As we carried on sailing, hand steering at times, Charlotte noticed that the steering felt much heavier than before – which would certainly contribute to the autopilot failing. Our steering wheel is connected to a hydraulic pump which drives two rams each of which turns a rudder (via a short tiller arm). The wheel is normally easy enough to turn in any seas we have encountered with one finger. At times, as we were steering in the night, our arms were getting tired – so something was obviously wrong.

The next day we started to look for problems. The hydraulic pump looked fine (no leaks, oil clear/clean/topped up), as did the wheel connections, and there were no evident leaks in the system. So we looked at each side to try and isolate the problem. We can “bypass” each side of the hydraulic circuit, so that the pump only turns one rudder at a time – and from this found that the problem was clearly with the port side (with only the starboard side connected, the steering was as light as a feather). I disconnected the ram from the rudder, and determined that the ram was fine. But the rudder is binding, fairly heavily, on the top bearing – a bearing that the yard had replaced when we were in Arrecife.

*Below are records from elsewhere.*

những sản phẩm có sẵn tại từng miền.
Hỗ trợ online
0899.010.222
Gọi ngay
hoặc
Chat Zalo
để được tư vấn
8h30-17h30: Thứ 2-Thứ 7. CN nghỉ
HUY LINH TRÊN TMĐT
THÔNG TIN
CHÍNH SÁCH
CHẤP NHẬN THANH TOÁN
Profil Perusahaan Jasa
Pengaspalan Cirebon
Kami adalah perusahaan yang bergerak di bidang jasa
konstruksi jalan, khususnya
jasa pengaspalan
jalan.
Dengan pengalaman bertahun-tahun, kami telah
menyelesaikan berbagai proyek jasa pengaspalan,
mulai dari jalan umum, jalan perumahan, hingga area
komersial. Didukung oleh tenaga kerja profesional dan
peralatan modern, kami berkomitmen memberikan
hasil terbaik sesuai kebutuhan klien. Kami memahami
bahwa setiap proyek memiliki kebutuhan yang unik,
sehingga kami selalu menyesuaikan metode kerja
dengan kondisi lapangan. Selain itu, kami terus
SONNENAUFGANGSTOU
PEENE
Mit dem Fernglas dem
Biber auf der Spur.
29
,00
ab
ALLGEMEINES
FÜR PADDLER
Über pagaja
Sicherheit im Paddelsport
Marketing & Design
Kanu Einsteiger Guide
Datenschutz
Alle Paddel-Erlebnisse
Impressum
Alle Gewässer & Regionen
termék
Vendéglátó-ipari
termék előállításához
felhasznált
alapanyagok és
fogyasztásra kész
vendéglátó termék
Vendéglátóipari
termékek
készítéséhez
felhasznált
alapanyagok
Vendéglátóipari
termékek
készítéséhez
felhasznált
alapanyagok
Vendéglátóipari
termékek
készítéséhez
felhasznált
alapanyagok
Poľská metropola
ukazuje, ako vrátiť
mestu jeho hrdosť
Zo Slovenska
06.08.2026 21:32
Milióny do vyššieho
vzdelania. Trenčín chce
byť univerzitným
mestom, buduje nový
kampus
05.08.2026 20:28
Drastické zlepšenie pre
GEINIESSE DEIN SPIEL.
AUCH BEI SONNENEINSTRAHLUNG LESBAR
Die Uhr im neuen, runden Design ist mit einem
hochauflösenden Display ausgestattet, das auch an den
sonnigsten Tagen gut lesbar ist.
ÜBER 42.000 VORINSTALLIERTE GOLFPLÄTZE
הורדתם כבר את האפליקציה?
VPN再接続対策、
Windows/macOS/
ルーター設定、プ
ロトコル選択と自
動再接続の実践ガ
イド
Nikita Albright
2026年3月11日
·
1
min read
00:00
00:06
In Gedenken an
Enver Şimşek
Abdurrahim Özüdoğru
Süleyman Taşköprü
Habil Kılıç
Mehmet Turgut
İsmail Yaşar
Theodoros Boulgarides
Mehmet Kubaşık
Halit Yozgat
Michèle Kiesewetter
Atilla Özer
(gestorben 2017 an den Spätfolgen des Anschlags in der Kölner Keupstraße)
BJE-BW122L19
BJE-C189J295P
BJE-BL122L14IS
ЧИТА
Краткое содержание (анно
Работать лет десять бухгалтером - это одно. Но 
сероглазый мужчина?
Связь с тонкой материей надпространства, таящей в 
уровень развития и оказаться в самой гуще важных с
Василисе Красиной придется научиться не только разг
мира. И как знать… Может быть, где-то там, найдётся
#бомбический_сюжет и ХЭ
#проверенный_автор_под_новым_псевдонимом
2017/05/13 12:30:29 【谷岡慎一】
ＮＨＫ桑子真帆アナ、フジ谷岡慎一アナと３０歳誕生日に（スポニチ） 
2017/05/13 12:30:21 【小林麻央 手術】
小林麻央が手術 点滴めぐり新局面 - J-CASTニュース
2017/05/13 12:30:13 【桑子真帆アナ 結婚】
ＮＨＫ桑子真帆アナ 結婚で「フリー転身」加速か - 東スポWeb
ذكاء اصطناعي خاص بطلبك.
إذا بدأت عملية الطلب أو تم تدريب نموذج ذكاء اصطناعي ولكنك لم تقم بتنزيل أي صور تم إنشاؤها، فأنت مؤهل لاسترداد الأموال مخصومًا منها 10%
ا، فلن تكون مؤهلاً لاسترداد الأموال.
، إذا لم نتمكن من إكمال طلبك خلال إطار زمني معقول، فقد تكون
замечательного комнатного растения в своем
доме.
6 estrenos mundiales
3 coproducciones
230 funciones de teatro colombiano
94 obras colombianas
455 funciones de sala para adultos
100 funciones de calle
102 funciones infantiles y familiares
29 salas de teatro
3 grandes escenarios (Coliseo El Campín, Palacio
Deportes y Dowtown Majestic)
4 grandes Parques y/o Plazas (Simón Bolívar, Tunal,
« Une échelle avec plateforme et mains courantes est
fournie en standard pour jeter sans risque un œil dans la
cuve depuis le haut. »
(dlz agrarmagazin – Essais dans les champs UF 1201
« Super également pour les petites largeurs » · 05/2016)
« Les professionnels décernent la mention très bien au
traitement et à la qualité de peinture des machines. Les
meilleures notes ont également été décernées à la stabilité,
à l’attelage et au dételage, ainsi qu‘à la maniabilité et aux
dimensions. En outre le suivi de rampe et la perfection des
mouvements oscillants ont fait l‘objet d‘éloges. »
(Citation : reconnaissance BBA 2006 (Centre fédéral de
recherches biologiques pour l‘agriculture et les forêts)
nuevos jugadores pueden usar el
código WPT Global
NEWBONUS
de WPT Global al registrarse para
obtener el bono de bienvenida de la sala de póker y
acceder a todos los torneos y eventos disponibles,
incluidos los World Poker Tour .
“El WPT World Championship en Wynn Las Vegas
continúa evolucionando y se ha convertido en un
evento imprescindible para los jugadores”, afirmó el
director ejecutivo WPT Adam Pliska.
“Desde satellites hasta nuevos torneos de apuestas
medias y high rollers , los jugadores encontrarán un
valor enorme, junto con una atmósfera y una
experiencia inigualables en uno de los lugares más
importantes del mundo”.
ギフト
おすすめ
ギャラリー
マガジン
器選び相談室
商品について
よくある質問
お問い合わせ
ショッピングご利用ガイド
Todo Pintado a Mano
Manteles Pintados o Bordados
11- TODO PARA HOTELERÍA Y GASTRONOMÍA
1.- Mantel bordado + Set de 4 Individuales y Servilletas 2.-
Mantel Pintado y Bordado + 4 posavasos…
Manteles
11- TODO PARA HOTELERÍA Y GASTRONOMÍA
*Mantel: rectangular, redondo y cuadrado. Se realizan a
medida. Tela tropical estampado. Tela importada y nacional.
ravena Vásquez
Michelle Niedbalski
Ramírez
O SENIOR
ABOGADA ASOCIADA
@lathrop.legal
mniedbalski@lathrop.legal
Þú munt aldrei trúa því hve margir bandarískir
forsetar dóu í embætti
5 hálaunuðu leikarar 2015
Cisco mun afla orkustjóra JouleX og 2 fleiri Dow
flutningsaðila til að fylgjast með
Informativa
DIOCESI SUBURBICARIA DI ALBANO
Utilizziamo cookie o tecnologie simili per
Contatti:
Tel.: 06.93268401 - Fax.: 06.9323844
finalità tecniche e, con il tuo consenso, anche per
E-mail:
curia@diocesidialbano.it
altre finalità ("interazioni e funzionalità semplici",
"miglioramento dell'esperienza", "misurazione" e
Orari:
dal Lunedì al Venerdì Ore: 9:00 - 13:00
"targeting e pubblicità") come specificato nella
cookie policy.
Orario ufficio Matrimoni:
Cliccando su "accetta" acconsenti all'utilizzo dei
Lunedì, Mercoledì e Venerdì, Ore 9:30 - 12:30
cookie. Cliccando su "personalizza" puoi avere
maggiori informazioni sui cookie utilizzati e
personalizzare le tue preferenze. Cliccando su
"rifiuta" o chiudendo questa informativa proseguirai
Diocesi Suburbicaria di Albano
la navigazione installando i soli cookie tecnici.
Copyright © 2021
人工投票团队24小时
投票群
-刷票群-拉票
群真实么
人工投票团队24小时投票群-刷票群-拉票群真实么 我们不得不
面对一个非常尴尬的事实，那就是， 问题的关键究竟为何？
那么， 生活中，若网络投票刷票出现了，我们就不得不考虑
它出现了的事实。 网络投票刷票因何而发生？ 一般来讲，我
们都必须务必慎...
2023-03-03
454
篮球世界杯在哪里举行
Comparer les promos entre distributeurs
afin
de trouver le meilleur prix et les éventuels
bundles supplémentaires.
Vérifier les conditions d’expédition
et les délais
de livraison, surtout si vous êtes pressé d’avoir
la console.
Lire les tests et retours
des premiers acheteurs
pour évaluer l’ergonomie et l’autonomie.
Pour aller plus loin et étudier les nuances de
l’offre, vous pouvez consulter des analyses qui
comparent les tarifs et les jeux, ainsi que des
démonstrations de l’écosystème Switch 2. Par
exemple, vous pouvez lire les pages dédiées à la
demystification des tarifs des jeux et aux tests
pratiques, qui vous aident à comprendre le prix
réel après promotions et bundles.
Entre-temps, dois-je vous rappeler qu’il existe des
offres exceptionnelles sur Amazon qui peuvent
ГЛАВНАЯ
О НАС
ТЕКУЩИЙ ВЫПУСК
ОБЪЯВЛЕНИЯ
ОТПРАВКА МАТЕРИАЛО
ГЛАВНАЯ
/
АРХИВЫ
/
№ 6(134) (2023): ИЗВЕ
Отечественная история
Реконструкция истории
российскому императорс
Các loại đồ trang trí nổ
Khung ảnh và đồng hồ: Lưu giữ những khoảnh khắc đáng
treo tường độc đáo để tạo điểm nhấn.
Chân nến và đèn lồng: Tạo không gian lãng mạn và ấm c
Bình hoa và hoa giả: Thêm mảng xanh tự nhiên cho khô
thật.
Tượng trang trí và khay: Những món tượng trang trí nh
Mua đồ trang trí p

After a swim I saw that the lower bearing was fine, but guessed that the top bearing will need either sanding internally, re-aligning, or a washer adding on top (if the friction is coming from the collar on top).

A couple of days later, when the swell in the anchorage was reasonably small, we put a net under the rudder to prevent it from sliding out to the bottom of the sea, disconnected it, and tried to resolve the issue. I found that the binding was between the collar and the bearing, and have sanded both surfaces and removed some grit stuck between them which wont have been helping. The steering feels considerably looser than it did so I think the problem is fixed, but we’ll go out for a test-sail at some point to double-check.